Segment Start: Entries shown

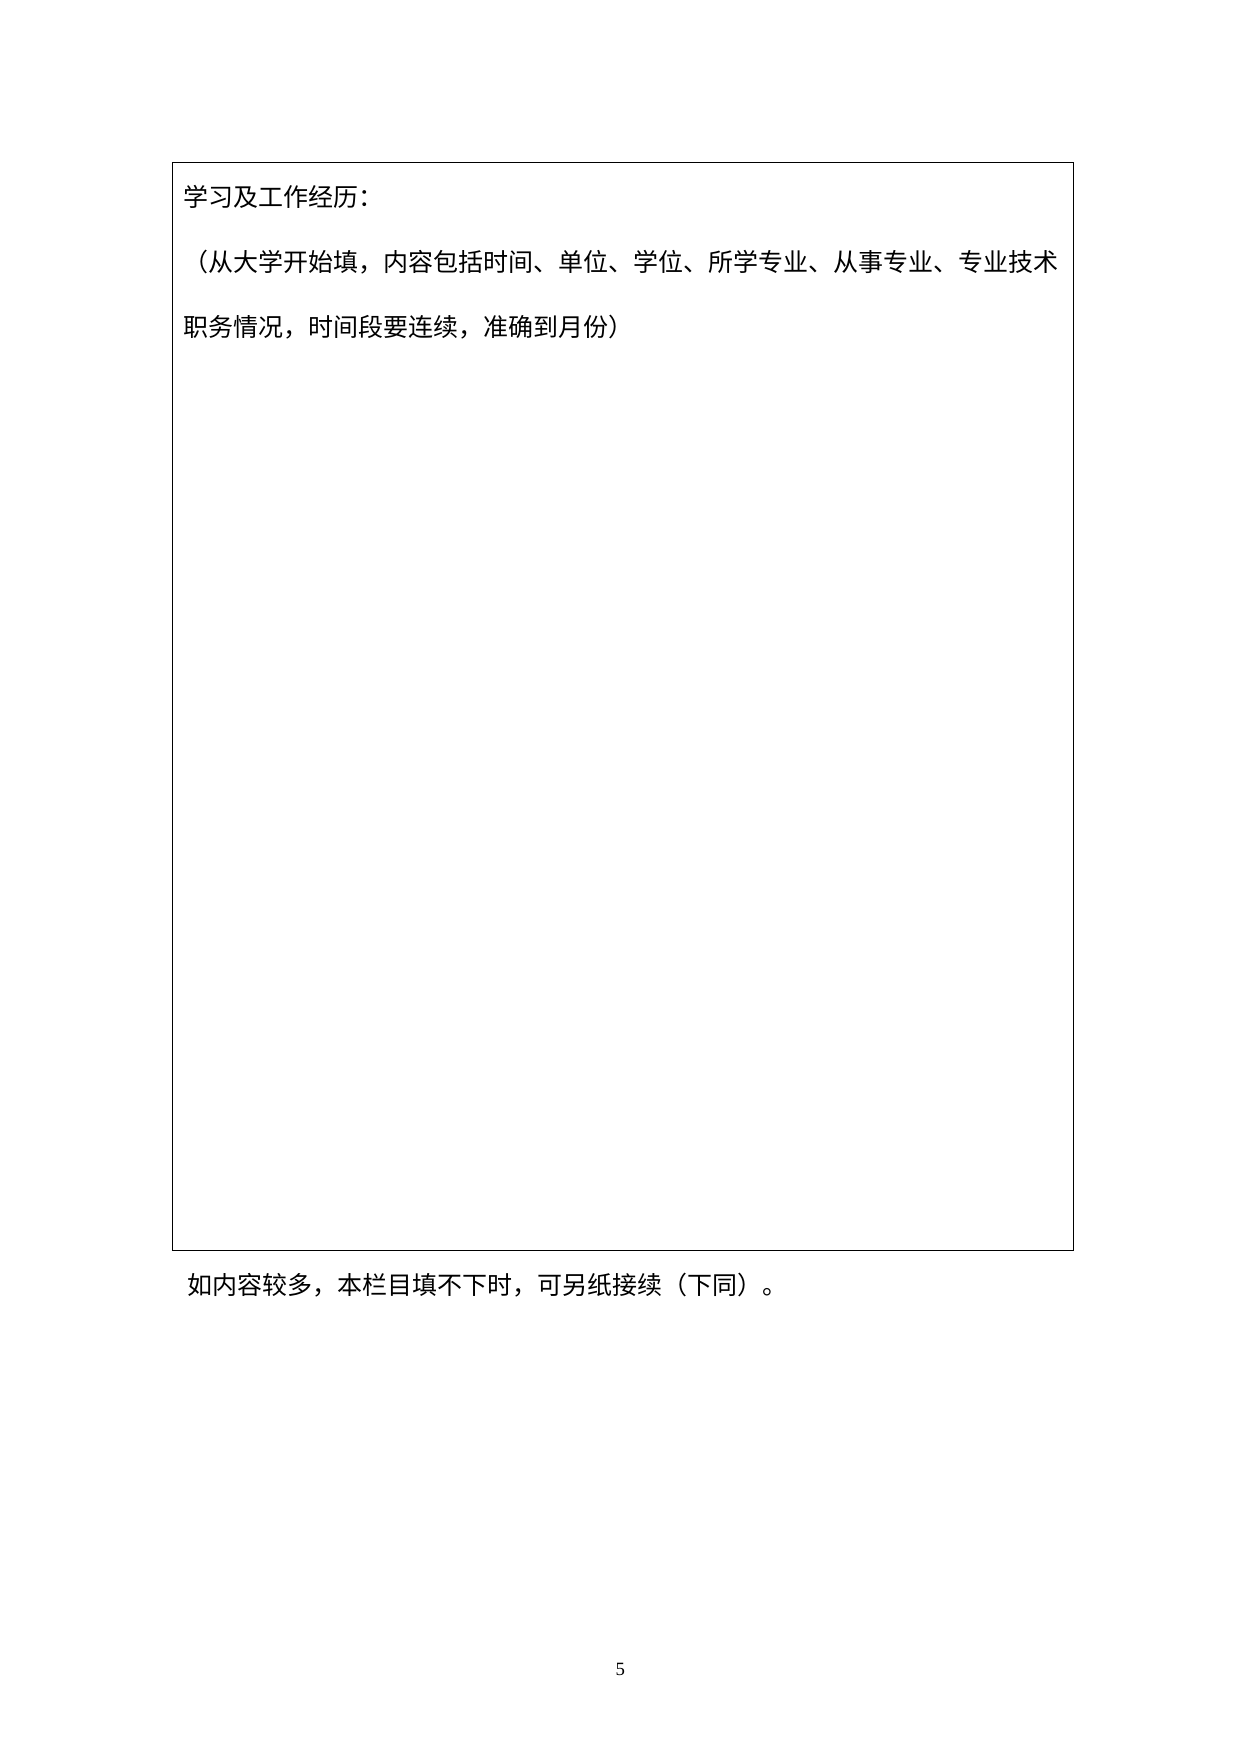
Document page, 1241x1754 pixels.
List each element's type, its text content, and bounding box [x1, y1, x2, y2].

table_cell 学习及工作经历： （从大学开始填，内容包括时间、单位、学位、所学专业、从事专业、专业技术职务情况，时间段要连续，准确到月份） [173, 163, 1073, 1250]
text 如内容较多，本栏目填不下时，可另纸接续（下同）。 [187, 1251, 1053, 1316]
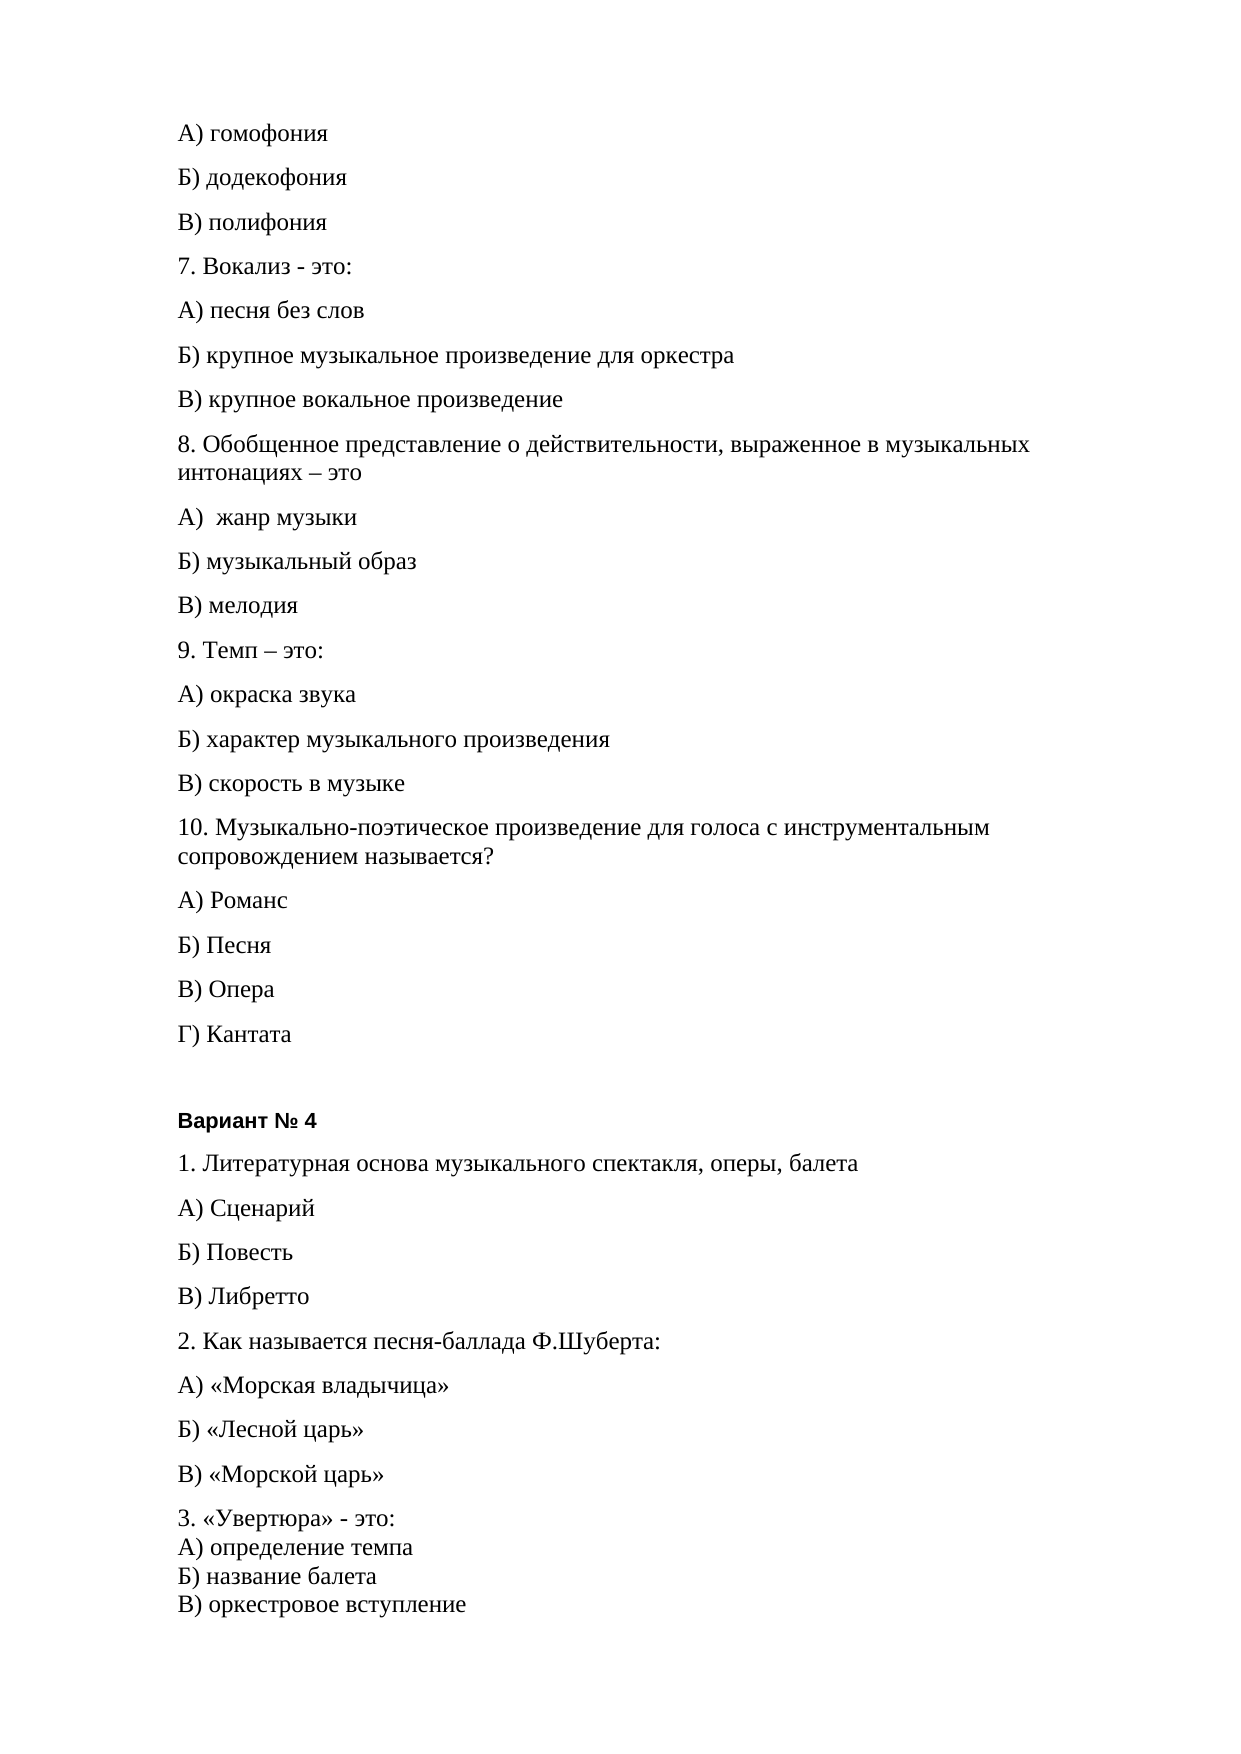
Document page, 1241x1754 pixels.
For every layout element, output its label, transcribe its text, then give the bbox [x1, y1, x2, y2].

text 2. Как называется песня-баллада Ф.Шуберта: [177, 1326, 1152, 1354]
text Б) характер музыкального произведения [177, 724, 1152, 752]
text В) крупное вокальное произведение [177, 384, 1152, 413]
text В) «Морской царь» [177, 1459, 1152, 1488]
text А) Сценарий [177, 1193, 1152, 1221]
text В) скорость в музыке [177, 768, 1152, 797]
text А) песня без слов [177, 296, 1152, 324]
text Б) Повесть [177, 1237, 1152, 1266]
text 3. «Увертюра» - это: А) определение темпа Б) название балета В) оркестровое вступление [177, 1503, 1152, 1618]
text В) мелодия [177, 591, 1152, 619]
text Б) крупное музыкальное произведение для оркестра [177, 340, 1152, 369]
text 8. Обобщенное представление о действительности, выраженное в музыкальных интонациях – это [177, 429, 1152, 486]
text Б) музыкальный образ [177, 546, 1152, 575]
text Вариант № 4 [177, 1107, 1152, 1133]
text А) «Морская владычица» [177, 1370, 1152, 1399]
text А) окраска звука [177, 679, 1152, 708]
text А) гомофония [177, 118, 1152, 147]
text А) жанр музыки [177, 502, 1152, 531]
text Г) Кантата [177, 1019, 1152, 1047]
text Б) Песня [177, 930, 1152, 959]
text 9. Темп – это: [177, 635, 1152, 664]
text 7. Вокализ - это: [177, 251, 1152, 280]
text В) полифония [177, 207, 1152, 236]
text В) Опера [177, 974, 1152, 1003]
text 10. Музыкально-поэтическое произведение для голоса с инструментальным сопровождением называется? [177, 812, 1152, 870]
text 1. Литературная основа музыкального спектакля, оперы, балета [177, 1148, 1152, 1177]
text Б) додекофония [177, 162, 1152, 191]
text А) Романс [177, 886, 1152, 914]
text Б) «Лесной царь» [177, 1414, 1152, 1443]
text В) Либретто [177, 1281, 1152, 1310]
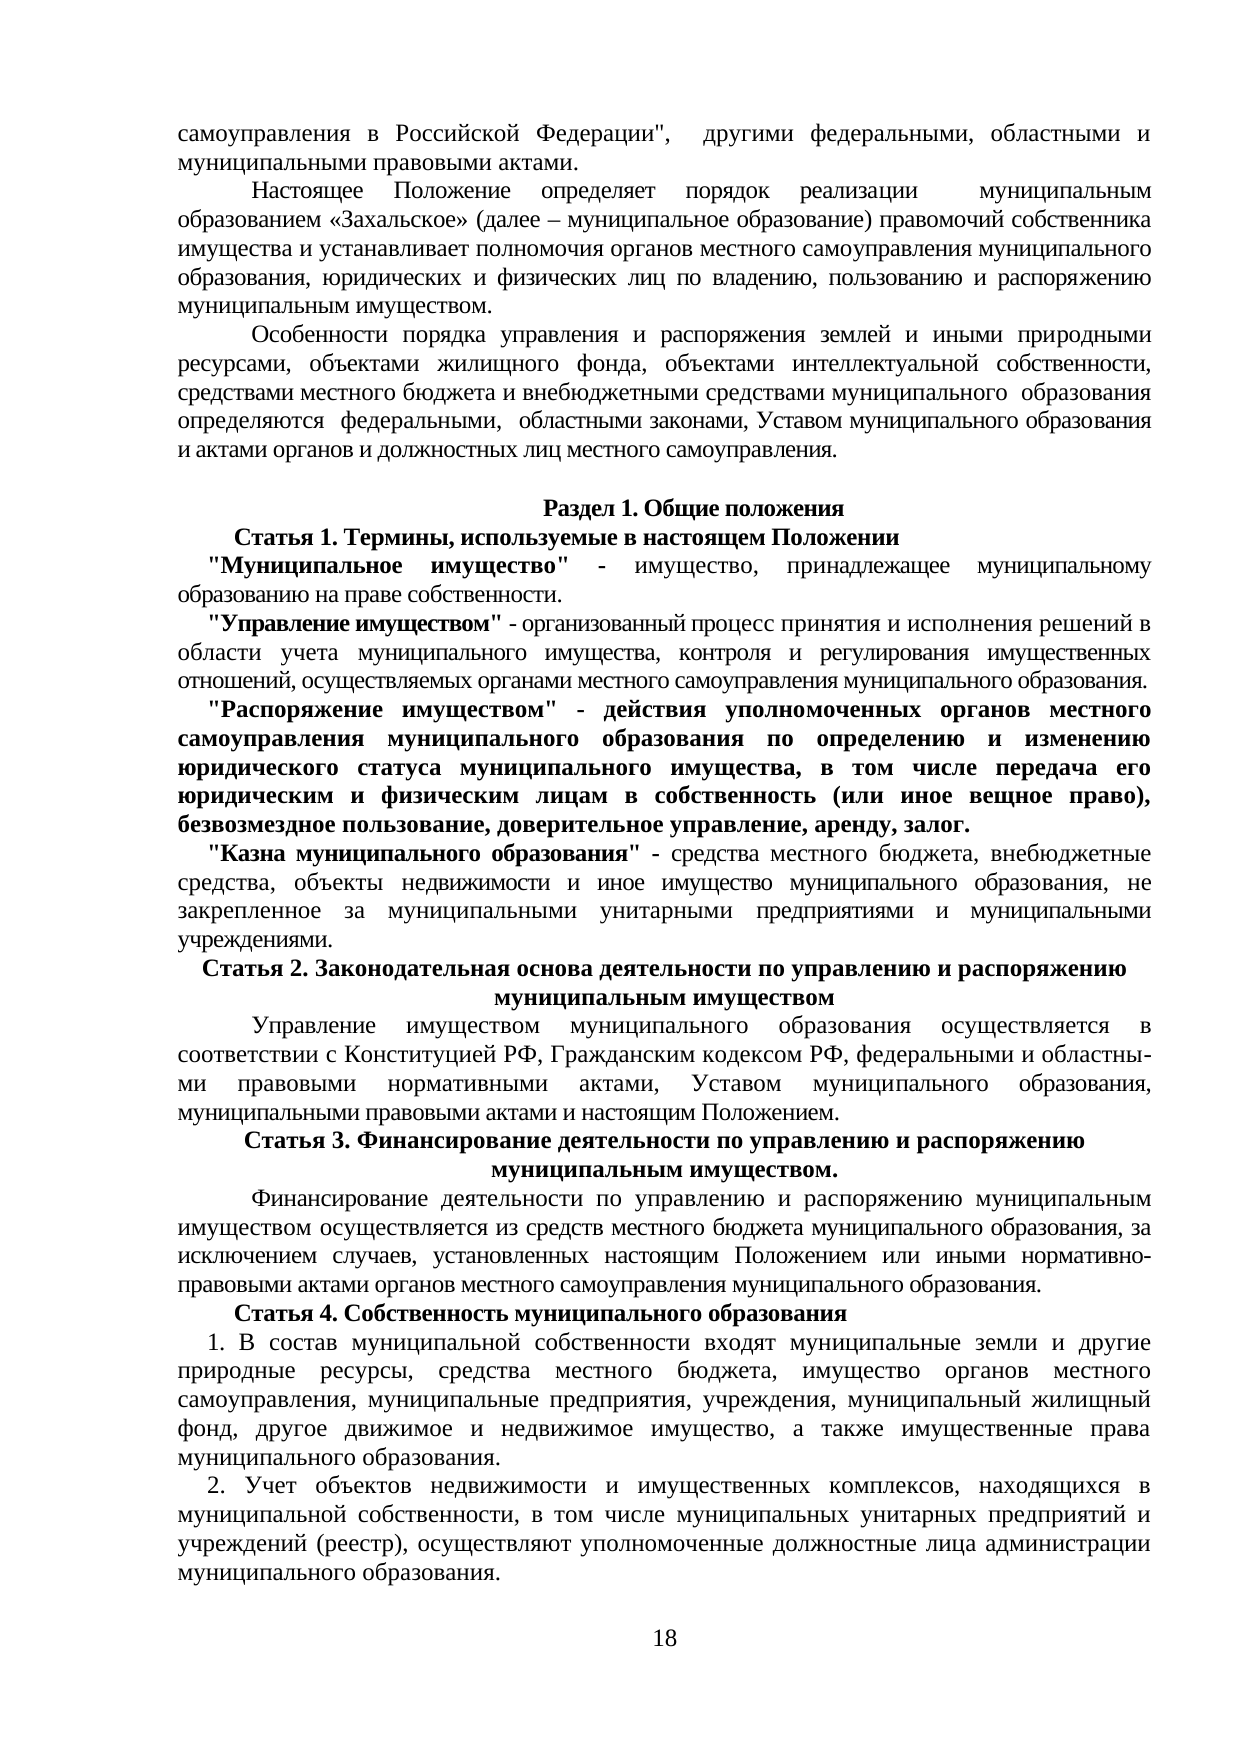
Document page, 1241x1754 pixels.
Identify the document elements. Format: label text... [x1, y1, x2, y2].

text "Управление имуществом" - организованный процесс принятия и исполнения решений в области учета муниципального имущества, контроля и регулирования имущественных отношений, осуществляемых органами местного самоуправления муниципального образования. [177, 608, 1152, 694]
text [177, 118, 1152, 176]
text Финансирование деятельности по управлению и распоряжению муниципальным имуществом осуществляется из средств местного бюджета муниципального образования, за исключением случаев, установленных настоящим Положением или иными нормативно-правовыми актами органов местного самоуправления муниципального образования. [177, 1183, 1152, 1298]
text Управление имуществом муниципального образования осуществляется в соответствии с Конституцией РФ, Гражданским кодексом РФ, федеральными и областными правовыми нормативными актами, Уставом муниципального образования, муниципальными правовыми актами и настоящим Положением. [177, 1010, 1152, 1125]
text Статья 4. Собственность муниципального образования [177, 1298, 1152, 1327]
text Статья 3. Финансирование деятельности по управлению и распоряжению муниципальным имуществом. [177, 1125, 1152, 1183]
text "Муниципальное имущество" - имущество, принадлежащее муниципальному образованию на праве собственности. [177, 550, 1152, 608]
text "Распоряжение имуществом" - действия уполномоченных органов местного самоуправления муниципального образования по определению и изменению юридического статуса муниципального имущества, в том числе передача его юридическим и физическим лицам в собственность (или иное вещное право), безвозмездное пользование, доверительное управление, аренду, залог. [177, 694, 1152, 838]
text Раздел 1. Общие положения [177, 493, 1152, 522]
text "Казна муниципального образования" - средства местного бюджета, внебюджетные средства, объекты недвижимости и иное имущество муниципального образования, не закрепленное за муниципальными унитарными предприятиями и муниципальными учреждениями. [177, 838, 1152, 953]
text 1. В состав муниципальной собственности входят муниципальные земли и другие природные ресурсы, средства местного бюджета, имущество органов местного самоуправления, муниципальные предприятия, учреждения, муниципальный жилищный фонд, другое движимое и недвижимое имущество, а также имущественные права муниципального образования. [177, 1327, 1152, 1470]
text Особенности порядка управления и распоряжения землей и иными природными ресурсами, объектами жилищного фонда, объектами интеллектуальной собственности, средствами местного бюджета и внебюджетными средствами муниципального образования определяются федеральными, областными законами, Уставом муниципального образования и актами органов и должностных лиц местного самоуправления. [177, 319, 1152, 463]
text 2. Учет объектов недвижимости и имущественных комплексов, находящихся в муниципальной собственности, в том числе муниципальных унитарных предприятий и учреждений (реестр), осуществляют уполномоченные должностные лица администрации муниципального образования. [177, 1470, 1152, 1585]
text Статья 1. Термины, используемые в настоящем Положении [177, 522, 1152, 550]
text Настоящее Положение определяет порядок реализации муниципальным образованием «Захальское» (далее – муниципальное образование) правомочий собственника имущества и устанавливает полномочия органов местного самоуправления муниципального образования, юридических и физических лиц по владению, пользованию и распоряжению муниципальным имуществом. [177, 176, 1152, 319]
text Статья 2. Законодательная основа деятельности по управлению и распоряжению муниципальным имуществом [177, 953, 1152, 1010]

Segment End: Entries shown

→ **What the exercise asks**:
Please output the material above again, exactly, and omit every image.

→ **Exercise output**:
Document page, 1241x1754 pixels.
List each element's type, its text content, and bounding box [x1, y1, x2, y2].

table_cell 学习及工作经历： （从大学开始填，内容包括时间、单位、学位、所学专业、从事专业、专业技术职务情况，时间段要连续，准确到月份） [173, 163, 1073, 1250]
text 如内容较多，本栏目填不下时，可另纸接续（下同）。 [187, 1251, 1053, 1316]
Document page, 1241x1754 pixels.
For every layout element, output its label, transcribe its text, then give the bbox [x1, y1, x2, y2].

text 2. Как называется песня-баллада Ф.Шуберта: [177, 1326, 1152, 1354]
text Б) характер музыкального произведения [177, 724, 1152, 752]
text В) крупное вокальное произведение [177, 384, 1152, 413]
text В) «Морской царь» [177, 1459, 1152, 1488]
text А) Сценарий [177, 1193, 1152, 1221]
text В) скорость в музыке [177, 768, 1152, 797]
text А) песня без слов [177, 296, 1152, 324]
text Б) Повесть [177, 1237, 1152, 1266]
text 3. «Увертюра» - это: А) определение темпа Б) название балета В) оркестровое вступление [177, 1503, 1152, 1618]
text В) мелодия [177, 591, 1152, 619]
text Б) крупное музыкальное произведение для оркестра [177, 340, 1152, 369]
text 8. Обобщенное представление о действительности, выраженное в музыкальных интонациях – это [177, 429, 1152, 486]
text Б) музыкальный образ [177, 546, 1152, 575]
text Вариант № 4 [177, 1107, 1152, 1133]
text А) «Морская владычица» [177, 1370, 1152, 1399]
text А) окраска звука [177, 679, 1152, 708]
text А) гомофония [177, 118, 1152, 147]
text А) жанр музыки [177, 502, 1152, 531]
text Г) Кантата [177, 1019, 1152, 1047]
text Б) Песня [177, 930, 1152, 959]
text 9. Темп – это: [177, 635, 1152, 664]
text 7. Вокализ - это: [177, 251, 1152, 280]
text В) полифония [177, 207, 1152, 236]
text В) Опера [177, 974, 1152, 1003]
text 10. Музыкально-поэтическое произведение для голоса с инструментальным сопровождением называется? [177, 812, 1152, 870]
text 1. Литературная основа музыкального спектакля, оперы, балета [177, 1148, 1152, 1177]
text Б) додекофония [177, 162, 1152, 191]
text А) Романс [177, 886, 1152, 914]
text Б) «Лесной царь» [177, 1414, 1152, 1443]
text В) Либретто [177, 1281, 1152, 1310]
Document page, 1241x1754 pixels.
Identify the document elements. Format: label text... [x1, y1, x2, y2].

text "Управление имуществом" - организованный процесс принятия и исполнения решений в области учета муниципального имущества, контроля и регулирования имущественных отношений, осуществляемых органами местного самоуправления муниципального образования. [177, 608, 1152, 694]
text [177, 118, 1152, 176]
text Финансирование деятельности по управлению и распоряжению муниципальным имуществом осуществляется из средств местного бюджета муниципального образования, за исключением случаев, установленных настоящим Положением или иными нормативно-правовыми актами органов местного самоуправления муниципального образования. [177, 1183, 1152, 1298]
text Управление имуществом муниципального образования осуществляется в соответствии с Конституцией РФ, Гражданским кодексом РФ, федеральными и областными правовыми нормативными актами, Уставом муниципального образования, муниципальными правовыми актами и настоящим Положением. [177, 1010, 1152, 1125]
text Статья 4. Собственность муниципального образования [177, 1298, 1152, 1327]
text Статья 3. Финансирование деятельности по управлению и распоряжению муниципальным имуществом. [177, 1125, 1152, 1183]
text "Муниципальное имущество" - имущество, принадлежащее муниципальному образованию на праве собственности. [177, 550, 1152, 608]
text "Распоряжение имуществом" - действия уполномоченных органов местного самоуправления муниципального образования по определению и изменению юридического статуса муниципального имущества, в том числе передача его юридическим и физическим лицам в собственность (или иное вещное право), безвозмездное пользование, доверительное управление, аренду, залог. [177, 694, 1152, 838]
text Раздел 1. Общие положения [177, 493, 1152, 522]
text "Казна муниципального образования" - средства местного бюджета, внебюджетные средства, объекты недвижимости и иное имущество муниципального образования, не закрепленное за муниципальными унитарными предприятиями и муниципальными учреждениями. [177, 838, 1152, 953]
text 1. В состав муниципальной собственности входят муниципальные земли и другие природные ресурсы, средства местного бюджета, имущество органов местного самоуправления, муниципальные предприятия, учреждения, муниципальный жилищный фонд, другое движимое и недвижимое имущество, а также имущественные права муниципального образования. [177, 1327, 1152, 1470]
text Особенности порядка управления и распоряжения землей и иными природными ресурсами, объектами жилищного фонда, объектами интеллектуальной собственности, средствами местного бюджета и внебюджетными средствами муниципального образования определяются федеральными, областными законами, Уставом муниципального образования и актами органов и должностных лиц местного самоуправления. [177, 319, 1152, 463]
text 2. Учет объектов недвижимости и имущественных комплексов, находящихся в муниципальной собственности, в том числе муниципальных унитарных предприятий и учреждений (реестр), осуществляют уполномоченные должностные лица администрации муниципального образования. [177, 1470, 1152, 1585]
text Статья 1. Термины, используемые в настоящем Положении [177, 522, 1152, 550]
text Настоящее Положение определяет порядок реализации муниципальным образованием «Захальское» (далее – муниципальное образование) правомочий собственника имущества и устанавливает полномочия органов местного самоуправления муниципального образования, юридических и физических лиц по владению, пользованию и распоряжению муниципальным имуществом. [177, 176, 1152, 319]
text Статья 2. Законодательная основа деятельности по управлению и распоряжению муниципальным имуществом [177, 953, 1152, 1010]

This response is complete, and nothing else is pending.